There are a couple of older songs that do not have vocals but have still amazing videos. “Choose Evil” features Satan with a Mohawk (representing evil) and a little woman in a gentle snow flurry (representing good) on the shoulders of boy. Unfortunately, while Satan speaks, there are two tiny sections under his nose that disappear and the inside of his mouth can be seen. It’s a minor graphic problem… he is Satan, not human, after all! Dancing skeletons and the fire add to the effect, but the beauty of the video is not only the details but the ending with the message if you choose evil, you burn in Hell. The vocal samples on the original track were very drowned out, but in the video, the Mohawk-sporting Satan character mouths the words, making the song and the lyrics easier to understand.
“Dollarex” (or “$ex”) is a clever take on the media, using different TV channels all at the same time. Fake magazines are shown that display Ellard’s twisted sense of humor.
“Dreamsong” (from “Haul Ass”) is a hidden bonus video that is not listed. Basically, it is Disney on acid. The trails and psychedelic effects are added to older footage of Disneyland. Mickey Mouse, Minnie Mouse, Goofy have never looked so trippy.
“Funky Pervert From Des Moines” is a colourful, funny video. As the audio samples talk about praying for “pervert”, a rather chubby man dances around with a car on his head.
“Oblique Firefly Overlocker”, one of the catchier songs on “Op 1.1”, is another example of the video making the track better. The video features a man talking nonsense, while a woman agrees and repeats it. They are in love!

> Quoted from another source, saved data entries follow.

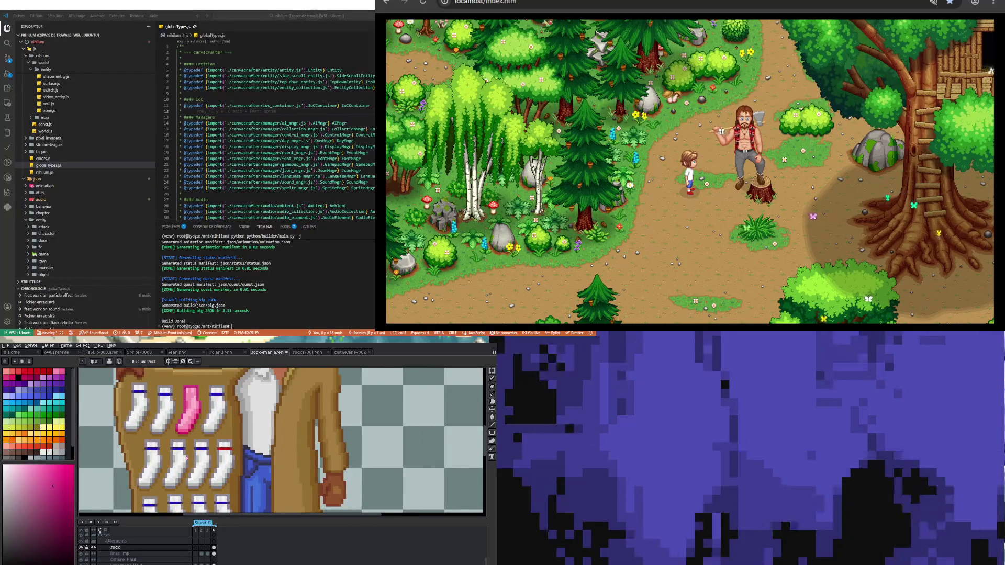
{"action": "scroll", "coordinate": [186, 455], "scroll_direction": "down", "scroll_amount": 1}
{"action": "scroll", "coordinate": [201, 483], "scroll_direction": "up", "scroll_amount": 1}
{"action": "scroll", "coordinate": [200, 479], "scroll_direction": "down", "scroll_amount": 2}
{"action": "scroll", "coordinate": [201, 474], "scroll_direction": "up", "scroll_amount": 2}
{"action": "scroll", "coordinate": [201, 470], "scroll_direction": "down", "scroll_amount": 1}
{"action": "scroll", "coordinate": [201, 472], "scroll_direction": "down", "scroll_amount": 1}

Some may think that the Severed Heads songs are just silly or are simply a cacophony of vocal samples, but they could not be more wrong. Each song is about something or tells a story. For example, all of the “Op Upgrade” tracks are inspired by speeches. In the downloadable PDF sleeve for “Op 1.1”, Ellard writes liner notes for each song. For example, “Song Of Sam” is about The Son Of Sam, and uses a speech by a policeman, after the capture of Berkowitz. “The Wing Of The Plane” is about the 1940’s airplane crash into the Empire State Building. The themes go on and on. Ellard could make entertaining (and bizarre) educational videos that would make learning history fun.

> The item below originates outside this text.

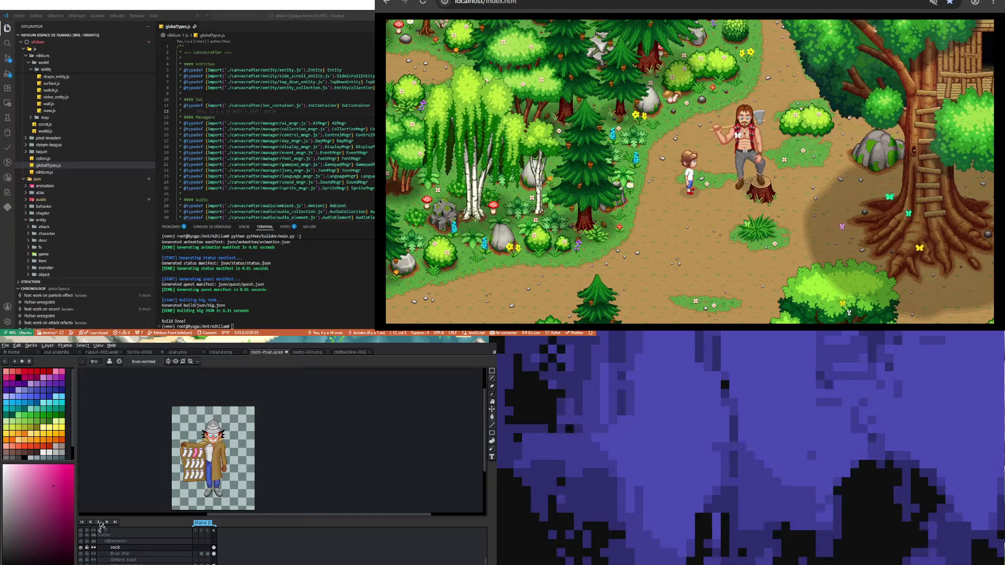
{"action": "left_click", "coordinate": [100, 523]}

While all of the videos have an odd beauty to them, there are some that are boring, such as the opening video, “Soundtrack Of ‘Fold’”, perhaps the most boring video in the compilation. It features a man made up of monitors or TV screens. The man in the original video from the website could be controlled by moving your mouse, but the DVD guy just moves aimlessly.

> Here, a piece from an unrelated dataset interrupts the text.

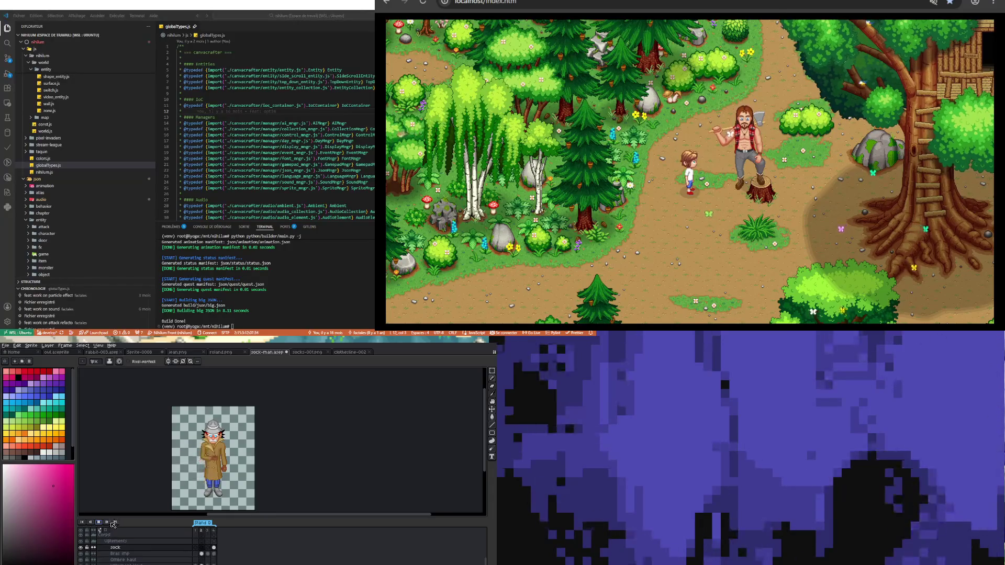
{"action": "left_click", "coordinate": [99, 522]}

Ellard’s “Music Servers” consist of ambient instrumental tracks that have ethereal melodies and thick keyboard atmospheric sounds and are reminiscent of Brian Eno. The two videos “Walrus Guitars” and “Starts With K” are beautiful but are also extremely slow, particularly when compared to the other, more energetic, videos.
“Robot Peepshow” is a unique collection of wild, colourful, computer generated videos. Even though the videos were designed to complement Severed Heads’ live performances, the majority of them can stand by themselves. The trippy visuals make this DVD ideal to play during a party. It makes me want to do acid again!
Although you can download the videos from the Sevcom website, the sound and quality is so much better when played on a big screen television with a good sound system to back it up. The visual aspect of Severed Heads has always been extremely important to the music. Just like the music, the videos are unique, bizarre, and wonderful. The “Robot Peepshow” DVD is definitely a feast for your eyes and ears. Take a peep.